Transformer
Transformer
Created on Aug 02, 2025, Last Updated on Sep 07, 2025, By a Developer
Transformer was introduced as a machine learning architecture back in 20171, with the primary focus on Translation Task. And the architecture turned out to perform really well even in the space out of translation tasks.
Architecture
The initial Transformer model architecture consist of two parts, Encoder and Decoder.
- Encoder takes raw input (likely text), and turn them into a vector representation.
- Decoder takes the output of encoder along with its own input, to generate output tokens.
However, currently the wording “Encoder ” and “Decoder” can also be used to classify transformer models. Some models will only have encoder, and some will only have decoder, while some others will have both.
Encoder
BERT-like models are encoder only model, also called auto-encoding model. They are not the fancy generative models, but they do a lot of heavy lifting in production, performing tasks like classification and semantic search.
Decoder
GPT-like models are decoder only model, also called auto-regressive model. It feels a bit unintuitive when knowing this for the first time, since encoder is about understanding while decoder is about generating. This still holds true, but the fact is that GPT performs text generation tasks instead of question answering tasks. It is actually extending the prompts.
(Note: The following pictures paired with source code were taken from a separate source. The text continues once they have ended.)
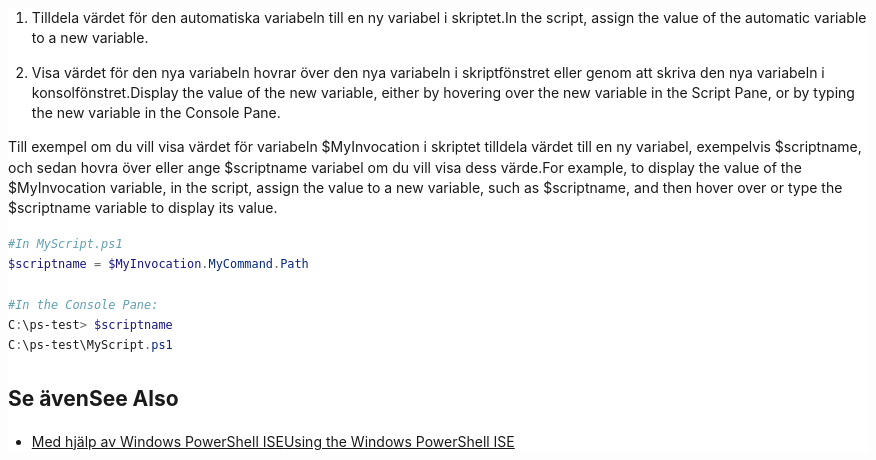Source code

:1. <span data-ttu-id="5a8cc-222">Tilldela värdet för den automatiska variabeln till en ny variabel i skriptet.</span><span class="sxs-lookup"><span data-stu-id="5a8cc-222">In the script, assign the value of the automatic variable to a new variable.</span></span>

2. <span data-ttu-id="5a8cc-223">Visa värdet för den nya variabeln hovrar över den nya variabeln i skriptfönstret eller genom att skriva den nya variabeln i konsolfönstret.</span><span class="sxs-lookup"><span data-stu-id="5a8cc-223">Display the value of the new variable, either by hovering over the new variable in the Script Pane, or by typing the new variable in the Console Pane.</span></span>

<span data-ttu-id="5a8cc-224">Till exempel om du vill visa värdet för variabeln $MyInvocation i skriptet tilldela värdet till en ny variabel, exempelvis $scriptname, och sedan hovra över eller ange $scriptname variabel om du vill visa dess värde.</span><span class="sxs-lookup"><span data-stu-id="5a8cc-224">For example, to display the value of the $MyInvocation variable, in the script, assign the value to a new variable, such as $scriptname, and then hover over or type the $scriptname variable to display its value.</span></span>

``` PowerShell
#In MyScript.ps1
$scriptname = $MyInvocation.MyCommand.Path

#In the Console Pane:
C:\ps-test> $scriptname
C:\ps-test\MyScript.ps1
```

## <a name="see-also"></a><span data-ttu-id="5a8cc-225">Se även</span><span class="sxs-lookup"><span data-stu-id="5a8cc-225">See Also</span></span>
- [<span data-ttu-id="5a8cc-226">Med hjälp av Windows PowerShell ISE</span><span class="sxs-lookup"><span data-stu-id="5a8cc-226">Using the Windows PowerShell ISE</span></span>](Using-the-Windows-PowerShell-ISE.md)


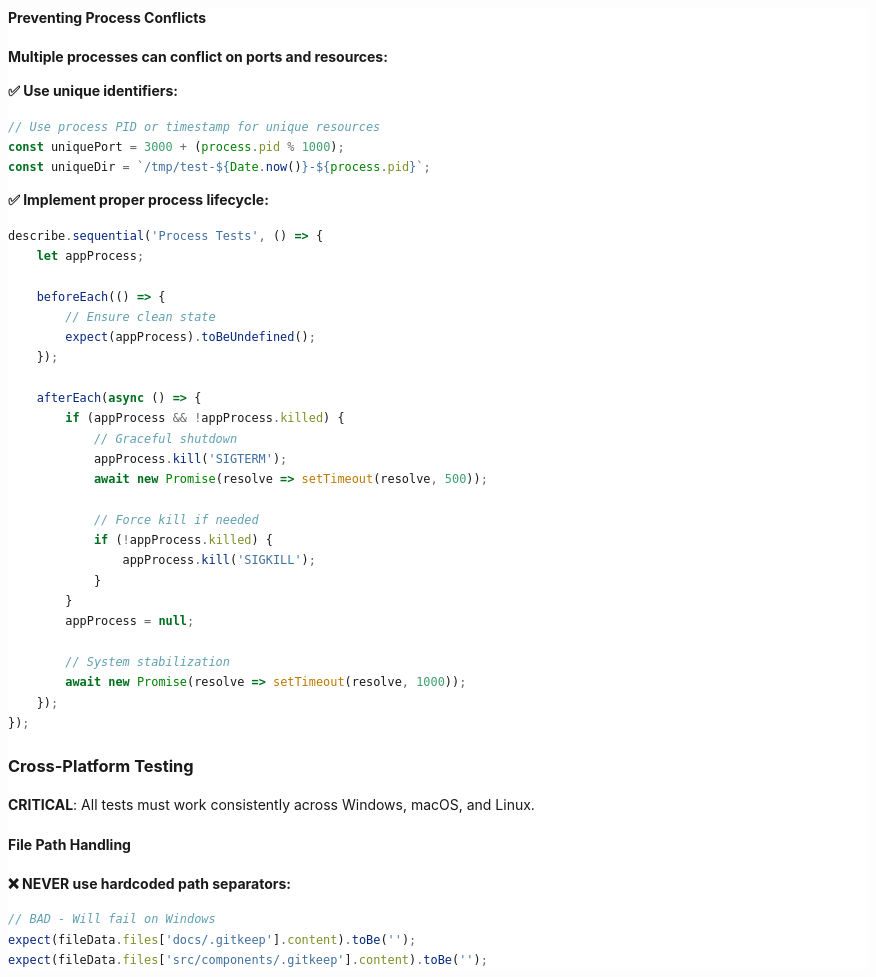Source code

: #### Preventing Process Conflicts

**Multiple processes can conflict on ports and resources:**

**✅ Use unique identifiers:**

```javascript
// Use process PID or timestamp for unique resources
const uniquePort = 3000 + (process.pid % 1000);
const uniqueDir = `/tmp/test-${Date.now()}-${process.pid}`;
```

**✅ Implement proper process lifecycle:**

```javascript
describe.sequential('Process Tests', () => {
    let appProcess;

    beforeEach(() => {
        // Ensure clean state
        expect(appProcess).toBeUndefined();
    });

    afterEach(async () => {
        if (appProcess && !appProcess.killed) {
            // Graceful shutdown
            appProcess.kill('SIGTERM');
            await new Promise(resolve => setTimeout(resolve, 500));

            // Force kill if needed
            if (!appProcess.killed) {
                appProcess.kill('SIGKILL');
            }
        }
        appProcess = null;

        // System stabilization
        await new Promise(resolve => setTimeout(resolve, 1000));
    });
});
```

### Cross-Platform Testing

**CRITICAL**: All tests must work consistently across Windows, macOS, and Linux.

#### File Path Handling

**❌ NEVER use hardcoded path separators:**

```javascript
// BAD - Will fail on Windows
expect(fileData.files['docs/.gitkeep'].content).toBe('');
expect(fileData.files['src/components/.gitkeep'].content).toBe('');
```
And during text generation, the model actually does not rely on the context as the way it does during translation. Each individual output token is not directly related to any specific token(s), but the entire context instead.
Encoder-decoder
T5- like models have both encoder and decoder, or called sequence to sequence model. They are good at content generation task with respect to its input, such as translation and summarization.
Training
Transformer, as a type of language model, is usually trained using self-supervised manner, meaning the desired output is calculated on the fly based on the input. This usually leads to model is not good at specific language task. That’s why this step is called pre-training, and also why GPT has its name - Generative Pre-trained Transformer.
Given above, before putting the model onto specific task, it usually went through transfer learning, or called fine-tuning, by giving input and human annotated label for it to perform supervised learning.